In their earliest dances, the bees that had no guidance performed dances with more mistakes in their direction angles and in the distance encoding communicated by the vertical waggle run.

By the time the bees were 20 days old and fully mature, experienced foragers, their performances had improved — up to a point. Their dances were more orderly, with fewer directional errors. “However, they could never correctly communicate distance,” Nieh said. Once those mistakes were encoded in the dance, the teacherless bees repeated the errors for the rest of their lives.

“What amazed me most is that this represents a new level of complexity in the transmission of information within a bee colony,” bee researcher Paul Siefert, who was not involved in the study, told CNN in an email.

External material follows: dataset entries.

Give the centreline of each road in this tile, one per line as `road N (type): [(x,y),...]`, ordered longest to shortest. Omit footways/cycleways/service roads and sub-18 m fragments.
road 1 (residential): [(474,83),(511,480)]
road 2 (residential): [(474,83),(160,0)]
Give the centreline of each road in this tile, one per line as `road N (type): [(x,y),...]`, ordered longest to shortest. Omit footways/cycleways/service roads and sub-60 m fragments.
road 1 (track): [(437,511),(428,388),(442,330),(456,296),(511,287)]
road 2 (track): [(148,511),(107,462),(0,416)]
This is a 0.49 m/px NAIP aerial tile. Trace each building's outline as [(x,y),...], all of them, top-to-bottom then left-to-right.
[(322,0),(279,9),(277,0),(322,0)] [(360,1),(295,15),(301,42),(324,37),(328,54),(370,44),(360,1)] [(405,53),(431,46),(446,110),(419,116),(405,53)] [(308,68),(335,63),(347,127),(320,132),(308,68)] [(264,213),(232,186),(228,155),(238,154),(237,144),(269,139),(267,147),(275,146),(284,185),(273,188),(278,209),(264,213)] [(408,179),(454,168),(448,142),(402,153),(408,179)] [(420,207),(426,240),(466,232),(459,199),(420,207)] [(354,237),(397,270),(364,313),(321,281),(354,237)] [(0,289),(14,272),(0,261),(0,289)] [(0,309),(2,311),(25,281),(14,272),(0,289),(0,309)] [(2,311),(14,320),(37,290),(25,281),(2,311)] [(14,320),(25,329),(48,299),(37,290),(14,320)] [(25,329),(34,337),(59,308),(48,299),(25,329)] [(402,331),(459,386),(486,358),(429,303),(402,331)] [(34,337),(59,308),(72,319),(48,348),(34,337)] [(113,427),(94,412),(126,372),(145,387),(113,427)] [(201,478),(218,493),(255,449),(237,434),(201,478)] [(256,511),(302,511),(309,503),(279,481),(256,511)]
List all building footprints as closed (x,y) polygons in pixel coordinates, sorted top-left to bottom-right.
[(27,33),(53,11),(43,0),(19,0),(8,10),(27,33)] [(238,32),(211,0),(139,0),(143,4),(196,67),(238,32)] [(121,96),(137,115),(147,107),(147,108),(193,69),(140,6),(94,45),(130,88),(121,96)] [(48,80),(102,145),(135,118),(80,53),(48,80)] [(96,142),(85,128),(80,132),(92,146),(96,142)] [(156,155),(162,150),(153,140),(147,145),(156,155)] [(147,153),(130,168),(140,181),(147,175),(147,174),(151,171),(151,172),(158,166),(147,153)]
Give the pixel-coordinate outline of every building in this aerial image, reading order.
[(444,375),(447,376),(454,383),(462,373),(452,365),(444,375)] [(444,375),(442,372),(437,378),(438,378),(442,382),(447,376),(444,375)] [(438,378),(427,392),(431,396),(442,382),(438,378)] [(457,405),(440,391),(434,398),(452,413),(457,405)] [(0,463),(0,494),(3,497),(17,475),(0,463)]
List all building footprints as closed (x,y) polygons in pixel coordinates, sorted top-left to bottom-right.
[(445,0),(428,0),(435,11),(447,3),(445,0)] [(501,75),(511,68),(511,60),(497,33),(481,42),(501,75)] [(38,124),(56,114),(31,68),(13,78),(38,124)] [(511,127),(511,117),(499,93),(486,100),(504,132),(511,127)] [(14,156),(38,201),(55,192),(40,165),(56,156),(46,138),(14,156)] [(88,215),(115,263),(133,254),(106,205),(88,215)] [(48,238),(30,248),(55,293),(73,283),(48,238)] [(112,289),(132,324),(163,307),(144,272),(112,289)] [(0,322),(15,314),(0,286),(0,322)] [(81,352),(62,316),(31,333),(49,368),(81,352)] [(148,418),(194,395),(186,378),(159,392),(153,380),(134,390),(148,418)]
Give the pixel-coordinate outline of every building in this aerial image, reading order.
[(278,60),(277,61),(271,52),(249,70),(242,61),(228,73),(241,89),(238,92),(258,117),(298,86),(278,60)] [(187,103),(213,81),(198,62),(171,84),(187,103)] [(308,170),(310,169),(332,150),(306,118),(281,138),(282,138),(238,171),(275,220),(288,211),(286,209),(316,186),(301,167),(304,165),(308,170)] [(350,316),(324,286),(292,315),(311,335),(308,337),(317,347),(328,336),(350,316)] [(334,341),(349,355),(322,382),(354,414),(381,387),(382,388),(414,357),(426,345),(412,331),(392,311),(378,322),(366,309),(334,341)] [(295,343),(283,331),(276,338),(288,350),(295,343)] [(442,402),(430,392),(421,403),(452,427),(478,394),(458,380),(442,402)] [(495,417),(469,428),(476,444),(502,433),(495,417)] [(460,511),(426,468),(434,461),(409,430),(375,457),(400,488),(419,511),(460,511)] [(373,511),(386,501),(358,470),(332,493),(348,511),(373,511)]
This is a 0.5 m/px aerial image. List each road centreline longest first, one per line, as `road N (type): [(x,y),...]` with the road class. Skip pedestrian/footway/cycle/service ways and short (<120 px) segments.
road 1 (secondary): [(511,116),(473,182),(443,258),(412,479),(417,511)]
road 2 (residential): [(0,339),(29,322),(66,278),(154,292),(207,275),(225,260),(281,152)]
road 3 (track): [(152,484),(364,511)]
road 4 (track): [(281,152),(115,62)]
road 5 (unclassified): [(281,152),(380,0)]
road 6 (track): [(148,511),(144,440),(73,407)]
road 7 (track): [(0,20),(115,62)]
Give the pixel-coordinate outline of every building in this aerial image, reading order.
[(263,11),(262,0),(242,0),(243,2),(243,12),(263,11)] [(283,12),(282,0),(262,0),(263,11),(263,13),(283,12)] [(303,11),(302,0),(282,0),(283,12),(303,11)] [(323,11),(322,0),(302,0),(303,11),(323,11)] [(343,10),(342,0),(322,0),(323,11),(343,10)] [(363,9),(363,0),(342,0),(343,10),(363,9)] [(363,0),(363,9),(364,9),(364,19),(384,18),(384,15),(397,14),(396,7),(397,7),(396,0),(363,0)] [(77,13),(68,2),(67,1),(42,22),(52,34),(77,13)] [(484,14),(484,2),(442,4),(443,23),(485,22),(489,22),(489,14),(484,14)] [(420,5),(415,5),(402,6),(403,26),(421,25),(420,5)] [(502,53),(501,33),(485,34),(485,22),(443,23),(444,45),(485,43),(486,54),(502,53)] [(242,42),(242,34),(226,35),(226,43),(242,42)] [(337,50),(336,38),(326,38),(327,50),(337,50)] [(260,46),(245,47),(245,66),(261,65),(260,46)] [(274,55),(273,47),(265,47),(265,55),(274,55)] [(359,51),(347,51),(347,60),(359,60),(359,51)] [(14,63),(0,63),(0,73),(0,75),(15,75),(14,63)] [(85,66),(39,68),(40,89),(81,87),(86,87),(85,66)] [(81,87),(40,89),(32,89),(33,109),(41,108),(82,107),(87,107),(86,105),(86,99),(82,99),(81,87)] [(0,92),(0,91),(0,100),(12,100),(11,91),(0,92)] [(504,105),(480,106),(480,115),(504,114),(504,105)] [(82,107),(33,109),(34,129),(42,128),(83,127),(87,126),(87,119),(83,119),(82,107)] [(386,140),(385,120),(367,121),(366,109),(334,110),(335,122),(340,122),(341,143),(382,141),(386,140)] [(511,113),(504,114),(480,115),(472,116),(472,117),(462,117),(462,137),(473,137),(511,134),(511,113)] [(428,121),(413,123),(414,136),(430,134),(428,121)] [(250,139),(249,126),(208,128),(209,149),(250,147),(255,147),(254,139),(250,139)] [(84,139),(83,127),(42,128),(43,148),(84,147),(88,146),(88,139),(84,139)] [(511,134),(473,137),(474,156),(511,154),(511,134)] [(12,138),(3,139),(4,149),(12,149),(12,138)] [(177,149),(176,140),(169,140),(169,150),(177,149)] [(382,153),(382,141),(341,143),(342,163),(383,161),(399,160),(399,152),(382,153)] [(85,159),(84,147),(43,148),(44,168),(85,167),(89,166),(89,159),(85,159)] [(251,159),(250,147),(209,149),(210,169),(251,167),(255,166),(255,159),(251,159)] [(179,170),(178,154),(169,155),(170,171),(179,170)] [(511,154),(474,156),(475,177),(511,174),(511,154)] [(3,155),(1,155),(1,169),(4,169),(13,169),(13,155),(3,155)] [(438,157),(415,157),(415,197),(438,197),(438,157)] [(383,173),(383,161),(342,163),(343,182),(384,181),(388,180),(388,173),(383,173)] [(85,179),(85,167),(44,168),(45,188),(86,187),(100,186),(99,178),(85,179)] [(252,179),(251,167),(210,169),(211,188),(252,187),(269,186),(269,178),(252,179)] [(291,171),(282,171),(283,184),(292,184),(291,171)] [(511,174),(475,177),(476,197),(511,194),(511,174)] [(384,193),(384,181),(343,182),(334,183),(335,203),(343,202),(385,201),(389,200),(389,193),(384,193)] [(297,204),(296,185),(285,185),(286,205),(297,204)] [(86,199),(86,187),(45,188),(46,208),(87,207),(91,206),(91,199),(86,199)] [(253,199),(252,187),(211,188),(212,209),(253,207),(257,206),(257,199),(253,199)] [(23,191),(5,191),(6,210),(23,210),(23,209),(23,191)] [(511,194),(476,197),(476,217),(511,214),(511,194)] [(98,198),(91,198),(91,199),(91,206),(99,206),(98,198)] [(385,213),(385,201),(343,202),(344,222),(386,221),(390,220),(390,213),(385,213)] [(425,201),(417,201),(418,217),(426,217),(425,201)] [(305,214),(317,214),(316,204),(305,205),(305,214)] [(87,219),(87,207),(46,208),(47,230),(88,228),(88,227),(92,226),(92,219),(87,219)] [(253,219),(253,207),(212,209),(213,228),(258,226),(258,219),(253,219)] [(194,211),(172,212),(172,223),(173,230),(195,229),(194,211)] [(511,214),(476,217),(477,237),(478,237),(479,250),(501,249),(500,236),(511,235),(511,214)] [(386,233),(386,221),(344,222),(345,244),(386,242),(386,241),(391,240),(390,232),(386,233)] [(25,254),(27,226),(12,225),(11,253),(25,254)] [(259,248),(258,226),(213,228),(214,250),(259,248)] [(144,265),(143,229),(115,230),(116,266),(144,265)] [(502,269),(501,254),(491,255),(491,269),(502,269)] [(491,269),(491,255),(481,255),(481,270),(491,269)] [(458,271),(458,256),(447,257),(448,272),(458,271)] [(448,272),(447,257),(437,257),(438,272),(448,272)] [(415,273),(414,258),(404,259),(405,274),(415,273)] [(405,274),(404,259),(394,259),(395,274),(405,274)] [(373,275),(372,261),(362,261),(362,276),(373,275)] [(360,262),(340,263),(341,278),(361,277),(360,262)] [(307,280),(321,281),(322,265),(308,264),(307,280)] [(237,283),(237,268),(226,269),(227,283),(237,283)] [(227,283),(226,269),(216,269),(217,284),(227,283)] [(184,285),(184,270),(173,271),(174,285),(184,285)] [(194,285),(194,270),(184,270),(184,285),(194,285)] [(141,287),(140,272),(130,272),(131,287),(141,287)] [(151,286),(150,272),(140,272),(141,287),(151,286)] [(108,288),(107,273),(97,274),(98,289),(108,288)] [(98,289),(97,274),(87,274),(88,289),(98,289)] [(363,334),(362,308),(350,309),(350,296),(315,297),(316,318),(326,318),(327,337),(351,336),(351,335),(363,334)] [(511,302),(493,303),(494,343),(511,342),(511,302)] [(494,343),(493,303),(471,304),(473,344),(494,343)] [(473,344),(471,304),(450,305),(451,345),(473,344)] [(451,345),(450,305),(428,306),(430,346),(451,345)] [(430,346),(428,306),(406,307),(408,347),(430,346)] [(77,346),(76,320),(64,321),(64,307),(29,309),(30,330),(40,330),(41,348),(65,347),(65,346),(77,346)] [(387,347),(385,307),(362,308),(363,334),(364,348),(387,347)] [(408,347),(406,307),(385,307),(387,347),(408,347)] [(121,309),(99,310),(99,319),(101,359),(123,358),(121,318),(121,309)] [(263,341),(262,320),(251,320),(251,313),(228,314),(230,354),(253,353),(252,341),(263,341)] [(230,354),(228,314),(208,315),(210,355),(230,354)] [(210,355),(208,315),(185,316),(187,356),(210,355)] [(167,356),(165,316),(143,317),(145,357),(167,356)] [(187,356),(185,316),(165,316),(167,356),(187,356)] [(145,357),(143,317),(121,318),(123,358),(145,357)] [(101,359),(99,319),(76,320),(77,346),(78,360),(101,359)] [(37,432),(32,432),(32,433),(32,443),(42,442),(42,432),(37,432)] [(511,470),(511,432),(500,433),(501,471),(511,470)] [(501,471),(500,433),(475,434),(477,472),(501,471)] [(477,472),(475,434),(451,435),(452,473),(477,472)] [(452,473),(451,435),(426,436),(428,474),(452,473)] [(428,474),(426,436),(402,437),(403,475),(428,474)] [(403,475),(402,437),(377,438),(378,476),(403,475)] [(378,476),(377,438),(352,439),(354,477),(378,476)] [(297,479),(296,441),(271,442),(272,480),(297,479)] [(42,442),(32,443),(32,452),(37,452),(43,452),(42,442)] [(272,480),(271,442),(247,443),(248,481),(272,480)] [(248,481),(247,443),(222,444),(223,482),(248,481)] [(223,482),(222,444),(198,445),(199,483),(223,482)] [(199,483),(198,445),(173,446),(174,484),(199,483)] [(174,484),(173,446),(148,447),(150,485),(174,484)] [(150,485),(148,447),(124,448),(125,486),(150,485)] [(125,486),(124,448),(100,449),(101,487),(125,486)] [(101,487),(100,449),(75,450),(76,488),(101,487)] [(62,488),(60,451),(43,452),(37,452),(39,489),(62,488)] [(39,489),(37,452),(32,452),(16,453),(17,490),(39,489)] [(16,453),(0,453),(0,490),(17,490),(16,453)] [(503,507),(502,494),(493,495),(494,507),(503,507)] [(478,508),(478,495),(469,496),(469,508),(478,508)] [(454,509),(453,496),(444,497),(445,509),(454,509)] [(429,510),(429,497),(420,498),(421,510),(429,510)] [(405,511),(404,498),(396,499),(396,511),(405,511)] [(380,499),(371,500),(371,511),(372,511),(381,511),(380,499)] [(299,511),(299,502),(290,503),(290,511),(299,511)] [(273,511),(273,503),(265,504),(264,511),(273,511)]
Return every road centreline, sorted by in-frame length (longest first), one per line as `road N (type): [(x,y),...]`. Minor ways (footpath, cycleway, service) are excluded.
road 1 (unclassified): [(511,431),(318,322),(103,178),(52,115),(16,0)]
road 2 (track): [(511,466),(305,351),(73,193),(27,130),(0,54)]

“While we previously thought that the waggle dance was at best defined by genetics and mechanical capabilities, we now know that there is a social component to learning the dance,” said Siefert, a research associate at the Institut für Bienenkunde Oberursel of the Polytechnische Gesellschaft, Goethe University Frankfurt in Germany.

The findings also raise questions about the role that social learning may play in other interactions within a honeybee colony, “for instance, in hygienic behavior against Varroa mites,” a parasite that targets honeybees, Siefert added.

Another question that scientists are hoping to answer is if social learning could shape changes in a colony’s waggle dance, so that updates about shifts in their ecosystem could then be relayed to younger bees through their elders’ waggles, Nieh said.

“We would see how rapidly they could adapt to that local circumstance and pass that information on, really testing this hypothesis that distance encoding reflects the habitat.”